Chapter 3 FIST FIGHT

"Ahh," I winced when I noticed I hit something. My eye was a little blurry, maybe from the fact that I was drugged. I slowly took in my environment and it clicked... wait, where am I?

"Take it easy, boy. I don't wanna take a wounded stuff to boss," he said, and the others started laughing. That was when I took in how many they were. I was really stupid to think I could defend myself and run away yesterday. I looked around to know where exactly we were and... what the... I'm on a plane. I'm on a fucking goddamned plane with strangers I don't even know.

That was when panic hit me fully. I looked at the one who had been sort of quiet while the others were laughing.

"Sorry sir, um, where exactly are we?" And yeah, seems like I asked the wrong question, 'cause he gave me a death stare, but not without throwing the insult at me.

"Boy, you can't be so dumb not to notice we are on a plane," he said and moved his attention back to what he was doing like his life depended on it.

It was useless if I even tried to run like, they were all giants with huge, masculine bodies. Whatever it is they wanna do with me, I'm totally in, 'cause I already gave up my life when I stupidly ran out of the house yesterday. And I can imagine the smile on the lawyer's face when he realizes his threat actually worked. So much for getting revenge for my parents when I can't even run out of the house peacefully.

I sat there for what felt like a quarter of my life before the person I assumed to be the pilot gave a brief notification for us to tighten our seatbelts that the plane was about to land. Yeah, I immediately buckled mine. As much as I wanna die, I don't want it to happen on a plane.

The plane landed with ease and I just sat there waiting for what they were gonna do to me next.

"Hey boy, get your ass up from there. We don't have all the time, yeah," said someone who was practically dragging me off the plane. I tried to have at least a little stimuli, at least to make a good impression on the boss, as they called him but with me not eating last night, I think impression should wait for a while.

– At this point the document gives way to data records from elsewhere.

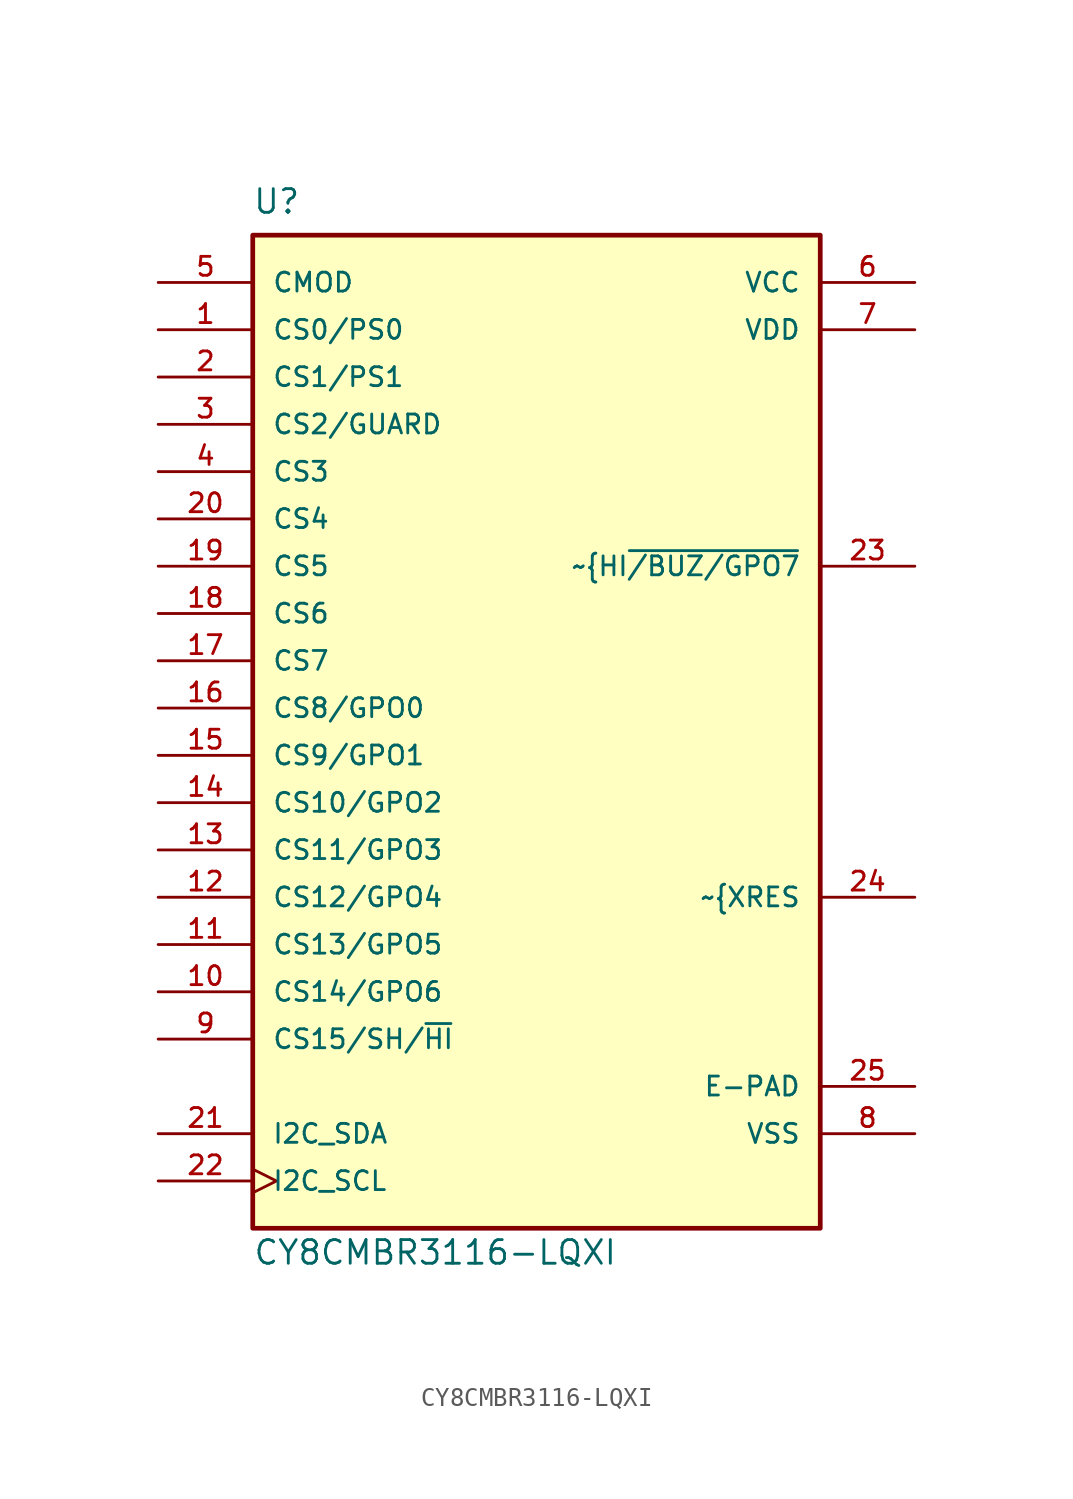
<source format=kicad_sym>
(kicad_symbol_lib
  (version 20211014)
  (generator kicad_symbol_editor)
  (symbol "CY8CMBR3116-LQXI"
    (pin_names
      (offset 1.016))
    (property "Reference" "U"
      (at -15.266 29.005 0)
      (effects (font (size 1.27 1.27)) (justify bottom left)))
    (property "Value" "CY8CMBR3116-LQXI"
      (at -15.246 -27.442 0)
      (effects (font (size 1.27 1.27)) (justify bottom left)))
    (symbol "CY8CMBR3116-LQXI_0_0"
      (rectangle (start -15.24 -25.4) (end 15.24 27.94) (stroke (width 0.254)) (fill (type background)))
      (pin passive line (at -20.32 22.86 0) (length 5.08) (name "CS0/PS0" (effects (font (size 1.016 1.016)))) (number "1" (effects (font (size 1.016 1.016)))))
      (pin passive line (at -20.32 20.32 0) (length 5.08) (name "CS1/PS1" (effects (font (size 1.016 1.016)))) (number "2" (effects (font (size 1.016 1.016)))))
      (pin passive line (at -20.32 17.78 0) (length 5.08) (name "CS2/GUARD" (effects (font (size 1.016 1.016)))) (number "3" (effects (font (size 1.016 1.016)))))
      (pin passive line (at -20.32 15.24 0) (length 5.08) (name "CS3" (effects (font (size 1.016 1.016)))) (number "4" (effects (font (size 1.016 1.016)))))
      (pin passive line (at -20.32 25.4 0) (length 5.08) (name "CMOD" (effects (font (size 1.016 1.016)))) (number "5" (effects (font (size 1.016 1.016)))))
      (pin power_in line (at 20.32 25.4 180.0) (length 5.08) (name "VCC" (effects (font (size 1.016 1.016)))) (number "6" (effects (font (size 1.016 1.016)))))
      (pin power_in line (at 20.32 22.86 180.0) (length 5.08) (name "VDD" (effects (font (size 1.016 1.016)))) (number "7" (effects (font (size 1.016 1.016)))))
      (pin power_in line (at 20.32 -20.32 180.0) (length 5.08) (name "VSS" (effects (font (size 1.016 1.016)))) (number "8" (effects (font (size 1.016 1.016)))))
      (pin bidirectional line (at -20.32 -15.24 0) (length 5.08) (name "CS15/SH/~{HI}" (effects (font (size 1.016 1.016)))) (number "9" (effects (font (size 1.016 1.016)))))
      (pin bidirectional line (at -20.32 -12.7 0) (length 5.08) (name "CS14/GPO6" (effects (font (size 1.016 1.016)))) (number "10" (effects (font (size 1.016 1.016)))))
      (pin bidirectional line (at -20.32 -10.16 0) (length 5.08) (name "CS13/GPO5" (effects (font (size 1.016 1.016)))) (number "11" (effects (font (size 1.016 1.016)))))
      (pin bidirectional line (at -20.32 -7.62 0) (length 5.08) (name "CS12/GPO4" (effects (font (size 1.016 1.016)))) (number "12" (effects (font (size 1.016 1.016)))))
      (pin bidirectional line (at -20.32 -5.08 0) (length 5.08) (name "CS11/GPO3" (effects (font (size 1.016 1.016)))) (number "13" (effects (font (size 1.016 1.016)))))
      (pin bidirectional line (at -20.32 -2.54 0) (length 5.08) (name "CS10/GPO2" (effects (font (size 1.016 1.016)))) (number "14" (effects (font (size 1.016 1.016)))))
      (pin bidirectional line (at -20.32 0.0 0) (length 5.08) (name "CS9/GPO1" (effects (font (size 1.016 1.016)))) (number "15" (effects (font (size 1.016 1.016)))))
      (pin bidirectional line (at -20.32 2.54 0) (length 5.08) (name "CS8/GPO0" (effects (font (size 1.016 1.016)))) (number "16" (effects (font (size 1.016 1.016)))))
      (pin passive line (at -20.32 5.08 0) (length 5.08) (name "CS7" (effects (font (size 1.016 1.016)))) (number "17" (effects (font (size 1.016 1.016)))))
      (pin passive line (at -20.32 7.62 0) (length 5.08) (name "CS6" (effects (font (size 1.016 1.016)))) (number "18" (effects (font (size 1.016 1.016)))))
      (pin passive line (at -20.32 10.16 0) (length 5.08) (name "CS5" (effects (font (size 1.016 1.016)))) (number "19" (effects (font (size 1.016 1.016)))))
      (pin passive line (at -20.32 12.7 0) (length 5.08) (name "CS4" (effects (font (size 1.016 1.016)))) (number "20" (effects (font (size 1.016 1.016)))))
      (pin bidirectional line (at -20.32 -20.32 0) (length 5.08) (name "I2C_SDA" (effects (font (size 1.016 1.016)))) (number "21" (effects (font (size 1.016 1.016)))))
      (pin bidirectional clock (at -20.32 -22.86 0) (length 5.08) (name "I2C_SCL" (effects (font (size 1.016 1.016)))) (number "22" (effects (font (size 1.016 1.016)))))
      (pin output line (at 20.32 10.16 180.0) (length 5.08) (name "~{HI~{/BUZ/GPO7}" (effects (font (size 1.016 1.016)))) (number "23" (effects (font (size 1.016 1.016)))))
      (pin bidirectional line (at 20.32 -7.62 180.0) (length 5.08) (name "~{XRES~{}" (effects (font (size 1.016 1.016)))) (number "24" (effects (font (size 1.016 1.016)))))
      (pin power_in line (at 20.32 -17.78 180.0) (length 5.08) (name "E-PAD" (effects (font (size 1.016 1.016)))) (number "25" (effects (font (size 1.016 1.016))))))))
</source>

When we all got down from the plane, well, first thing I noticed was that it was just the few men that came out, which practically means it was a private plane. Wow, that's actually cool. Yeah, don't mind me. I know I'm gonna die any minute, but the least I could do is be observant.

When they got their bags all out, they stood in salute. That was when I turned to see who they were greeting and I almost fainted. The figure before me was no different from Goliath, to be sincere.

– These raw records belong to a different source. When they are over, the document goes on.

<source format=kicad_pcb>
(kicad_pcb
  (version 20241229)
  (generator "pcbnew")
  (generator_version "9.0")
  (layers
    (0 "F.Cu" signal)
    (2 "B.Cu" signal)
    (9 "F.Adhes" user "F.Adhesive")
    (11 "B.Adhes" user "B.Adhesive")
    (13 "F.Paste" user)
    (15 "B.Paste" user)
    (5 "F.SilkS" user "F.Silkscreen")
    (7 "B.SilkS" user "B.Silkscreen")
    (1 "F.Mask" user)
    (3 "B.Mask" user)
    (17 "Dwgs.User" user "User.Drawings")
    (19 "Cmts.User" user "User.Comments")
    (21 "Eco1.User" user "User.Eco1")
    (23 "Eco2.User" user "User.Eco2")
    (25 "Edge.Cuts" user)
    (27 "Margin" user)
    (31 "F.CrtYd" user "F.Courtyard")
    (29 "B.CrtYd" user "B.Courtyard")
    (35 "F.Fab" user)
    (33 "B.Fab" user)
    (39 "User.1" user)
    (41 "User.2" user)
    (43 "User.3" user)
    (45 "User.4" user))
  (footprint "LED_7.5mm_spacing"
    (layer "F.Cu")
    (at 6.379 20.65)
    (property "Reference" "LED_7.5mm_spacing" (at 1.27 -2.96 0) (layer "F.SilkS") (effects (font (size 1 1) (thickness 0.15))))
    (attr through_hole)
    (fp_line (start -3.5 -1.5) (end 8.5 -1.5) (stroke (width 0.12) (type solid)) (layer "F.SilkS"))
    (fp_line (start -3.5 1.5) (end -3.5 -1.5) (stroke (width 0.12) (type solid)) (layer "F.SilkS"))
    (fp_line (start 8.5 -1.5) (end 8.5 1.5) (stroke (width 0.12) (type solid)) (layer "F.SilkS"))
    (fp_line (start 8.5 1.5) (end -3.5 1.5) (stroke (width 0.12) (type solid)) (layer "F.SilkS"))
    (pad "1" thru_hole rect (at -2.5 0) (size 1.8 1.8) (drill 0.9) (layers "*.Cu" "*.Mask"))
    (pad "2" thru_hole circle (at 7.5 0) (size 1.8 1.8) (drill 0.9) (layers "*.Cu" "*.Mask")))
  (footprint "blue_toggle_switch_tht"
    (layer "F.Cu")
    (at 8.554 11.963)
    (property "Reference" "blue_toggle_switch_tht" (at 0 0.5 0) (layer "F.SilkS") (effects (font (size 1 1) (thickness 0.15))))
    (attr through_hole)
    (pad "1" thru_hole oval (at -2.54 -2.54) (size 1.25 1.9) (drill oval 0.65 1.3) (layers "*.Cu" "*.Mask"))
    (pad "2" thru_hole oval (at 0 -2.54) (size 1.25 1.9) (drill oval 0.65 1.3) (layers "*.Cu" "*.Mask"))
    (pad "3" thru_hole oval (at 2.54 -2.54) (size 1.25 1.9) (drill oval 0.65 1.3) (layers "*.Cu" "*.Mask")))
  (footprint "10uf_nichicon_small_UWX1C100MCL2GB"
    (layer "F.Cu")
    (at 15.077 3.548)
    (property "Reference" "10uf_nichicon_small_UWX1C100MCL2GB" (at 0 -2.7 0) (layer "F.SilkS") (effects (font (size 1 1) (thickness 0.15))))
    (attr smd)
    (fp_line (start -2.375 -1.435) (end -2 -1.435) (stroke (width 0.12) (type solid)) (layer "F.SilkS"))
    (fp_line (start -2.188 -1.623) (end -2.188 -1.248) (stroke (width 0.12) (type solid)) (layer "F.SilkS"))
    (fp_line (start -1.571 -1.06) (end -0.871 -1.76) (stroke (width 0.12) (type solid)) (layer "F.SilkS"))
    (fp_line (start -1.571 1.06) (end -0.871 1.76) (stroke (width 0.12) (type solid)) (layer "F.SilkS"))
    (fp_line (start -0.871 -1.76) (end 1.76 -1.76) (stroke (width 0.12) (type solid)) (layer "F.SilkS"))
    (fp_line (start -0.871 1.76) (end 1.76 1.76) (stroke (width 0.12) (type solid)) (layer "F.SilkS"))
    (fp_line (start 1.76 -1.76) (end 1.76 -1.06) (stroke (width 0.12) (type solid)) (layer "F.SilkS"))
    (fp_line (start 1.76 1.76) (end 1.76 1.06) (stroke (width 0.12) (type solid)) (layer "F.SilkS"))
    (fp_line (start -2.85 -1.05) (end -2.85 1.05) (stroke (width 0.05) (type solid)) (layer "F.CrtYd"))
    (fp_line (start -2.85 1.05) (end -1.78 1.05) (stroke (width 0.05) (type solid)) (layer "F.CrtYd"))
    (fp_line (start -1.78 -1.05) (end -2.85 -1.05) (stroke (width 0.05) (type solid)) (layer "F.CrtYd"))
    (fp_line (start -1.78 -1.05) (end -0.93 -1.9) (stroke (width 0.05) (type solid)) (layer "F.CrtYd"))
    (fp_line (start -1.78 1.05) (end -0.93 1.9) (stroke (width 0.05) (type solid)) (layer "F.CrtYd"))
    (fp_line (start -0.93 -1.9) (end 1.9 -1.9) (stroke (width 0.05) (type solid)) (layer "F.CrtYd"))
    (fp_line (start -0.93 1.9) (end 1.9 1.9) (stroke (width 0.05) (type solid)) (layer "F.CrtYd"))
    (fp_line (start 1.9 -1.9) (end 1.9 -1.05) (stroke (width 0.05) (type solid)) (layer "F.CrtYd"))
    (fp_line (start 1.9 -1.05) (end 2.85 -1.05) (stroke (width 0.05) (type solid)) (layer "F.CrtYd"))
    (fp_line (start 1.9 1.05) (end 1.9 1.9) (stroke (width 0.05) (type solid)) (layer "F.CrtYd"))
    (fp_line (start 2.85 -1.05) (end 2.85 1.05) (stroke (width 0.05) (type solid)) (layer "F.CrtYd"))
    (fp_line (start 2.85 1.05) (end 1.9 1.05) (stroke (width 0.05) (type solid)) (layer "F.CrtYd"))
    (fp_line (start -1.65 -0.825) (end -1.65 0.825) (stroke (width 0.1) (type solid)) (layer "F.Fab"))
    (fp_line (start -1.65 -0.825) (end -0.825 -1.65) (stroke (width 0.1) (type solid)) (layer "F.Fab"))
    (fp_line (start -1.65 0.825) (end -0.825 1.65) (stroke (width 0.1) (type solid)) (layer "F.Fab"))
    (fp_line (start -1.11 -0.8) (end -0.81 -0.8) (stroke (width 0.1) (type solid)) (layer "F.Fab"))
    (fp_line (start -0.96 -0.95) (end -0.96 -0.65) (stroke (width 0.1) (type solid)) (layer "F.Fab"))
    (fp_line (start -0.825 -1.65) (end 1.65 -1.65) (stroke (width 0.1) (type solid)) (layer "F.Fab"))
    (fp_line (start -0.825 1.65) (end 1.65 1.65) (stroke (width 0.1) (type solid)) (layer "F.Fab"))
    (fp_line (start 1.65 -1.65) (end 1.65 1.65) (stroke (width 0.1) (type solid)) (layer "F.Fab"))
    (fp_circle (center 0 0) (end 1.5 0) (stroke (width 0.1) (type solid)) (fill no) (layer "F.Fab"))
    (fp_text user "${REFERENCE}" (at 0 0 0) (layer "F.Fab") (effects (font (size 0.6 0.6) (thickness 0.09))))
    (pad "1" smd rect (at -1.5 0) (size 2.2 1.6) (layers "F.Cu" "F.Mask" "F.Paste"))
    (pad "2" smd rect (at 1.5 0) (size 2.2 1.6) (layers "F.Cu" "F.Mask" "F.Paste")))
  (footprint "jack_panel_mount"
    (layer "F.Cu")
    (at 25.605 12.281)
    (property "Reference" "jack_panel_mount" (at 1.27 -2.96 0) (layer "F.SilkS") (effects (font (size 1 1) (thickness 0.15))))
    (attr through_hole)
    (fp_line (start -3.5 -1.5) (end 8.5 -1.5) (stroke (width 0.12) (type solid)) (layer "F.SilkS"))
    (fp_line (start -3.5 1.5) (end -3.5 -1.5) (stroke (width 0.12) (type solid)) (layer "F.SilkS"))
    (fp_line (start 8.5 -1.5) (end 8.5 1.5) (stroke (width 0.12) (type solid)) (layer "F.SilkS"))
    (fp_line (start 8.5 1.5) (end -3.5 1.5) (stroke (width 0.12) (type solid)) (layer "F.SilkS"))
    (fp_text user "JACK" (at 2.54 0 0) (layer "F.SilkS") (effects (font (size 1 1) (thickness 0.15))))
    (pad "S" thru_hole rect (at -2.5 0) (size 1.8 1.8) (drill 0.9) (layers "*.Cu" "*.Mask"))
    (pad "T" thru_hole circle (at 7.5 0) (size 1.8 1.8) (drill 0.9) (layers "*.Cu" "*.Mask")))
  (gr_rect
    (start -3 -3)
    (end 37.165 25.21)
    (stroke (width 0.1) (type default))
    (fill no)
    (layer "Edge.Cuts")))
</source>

He was tall and had broad shoulders. I don't wanna even talk about how masculine he looked. I'm starting to hate myself for running instead of going to the foster home.

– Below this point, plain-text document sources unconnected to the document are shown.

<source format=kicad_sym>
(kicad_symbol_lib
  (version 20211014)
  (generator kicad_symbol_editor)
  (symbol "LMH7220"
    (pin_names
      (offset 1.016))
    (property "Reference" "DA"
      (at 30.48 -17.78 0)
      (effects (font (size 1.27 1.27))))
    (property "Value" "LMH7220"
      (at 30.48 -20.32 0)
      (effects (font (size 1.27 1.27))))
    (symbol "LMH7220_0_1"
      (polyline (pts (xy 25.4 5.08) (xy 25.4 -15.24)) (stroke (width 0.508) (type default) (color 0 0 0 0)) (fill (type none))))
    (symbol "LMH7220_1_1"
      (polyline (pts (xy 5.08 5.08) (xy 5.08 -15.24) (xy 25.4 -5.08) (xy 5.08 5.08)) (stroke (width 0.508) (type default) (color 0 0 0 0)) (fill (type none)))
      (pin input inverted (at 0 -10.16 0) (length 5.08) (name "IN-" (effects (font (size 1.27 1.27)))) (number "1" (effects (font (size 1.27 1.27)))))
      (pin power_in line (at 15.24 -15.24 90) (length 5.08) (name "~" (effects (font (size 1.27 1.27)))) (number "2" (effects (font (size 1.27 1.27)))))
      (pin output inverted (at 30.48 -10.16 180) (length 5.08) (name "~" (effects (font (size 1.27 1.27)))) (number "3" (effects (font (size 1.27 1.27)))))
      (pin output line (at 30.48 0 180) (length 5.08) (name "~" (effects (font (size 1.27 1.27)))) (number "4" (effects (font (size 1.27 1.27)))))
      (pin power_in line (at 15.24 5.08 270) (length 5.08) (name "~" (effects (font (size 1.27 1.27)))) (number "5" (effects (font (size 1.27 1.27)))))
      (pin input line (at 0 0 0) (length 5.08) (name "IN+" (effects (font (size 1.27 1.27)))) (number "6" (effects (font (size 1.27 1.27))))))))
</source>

"What's this little thing you got back here?" he asked like he was confused to see something that wasn't human. And before you ask, yeah, I'm the one he just called a thing, and I gladly agree.

"Sir, we found him at the coast of New York. He ruined our plan and also tried to punch one of our men."

Uhh, that is such a silly excuse. How the fuck did I ruin their plan?

"You know I don't take shits, but he seems tough. Bring him in." With that, he turned his back and left me at the mercy of these men.

"Bro, that was lite. But thank goodness we got this boy. If not, our ass would be five feet down right now. Naldo, move him to the room," he said, and with that, the quiet one I asked the question stepped forward. Seems like he's the errand boy here. He came and dragged me down to the so-called room, but not without me asking him questions.

"Um, sir, where are we... I mean, the state we're in..." I asked out of curiosity, and the idiot started laughing at me, which was even more annoying.

"Boy, we are in Vegas, okay? And do me a favor and don't ask me any silly questions again." With that, he thrust me into a dark room and shut the door.

Nope, this room being dark was an understatement, we need another color darker than black, Jesus. For like the hundred hours I stayed there, I felt like I was already blind. And it wasn't a funny situation.

First off, we practically left New York to Vegas, and my sleepy ass didn't wake up till we were halfway here. And talking of sleep... ahh, my eyelids are heavy and they really wanna rest. As much as I love my life, I also love sleep. And don't forget to add food, I love it.

I stayed for a moment, and my eyelids did me a favor and went shut...

I woke up when I felt like I was floating. And when I noticed I was really moving up, that I wasn't exaggerating that was when I did the stuff that almost ruined my reputation: I started shouting for help.

"Somebody help! Oh my God, I'm floating, I'm-" I stopped my statement when I immediately took in where I was...

A ring.

My legs went limp immediately. I looked around and saw kids my age chanting, "Boris! Boris!" Maybe that was the boss. And I saw a figure sitting down... then I heard somebody speak through the speaker, saying:

"Boys, let's welcome our new inmate rival!"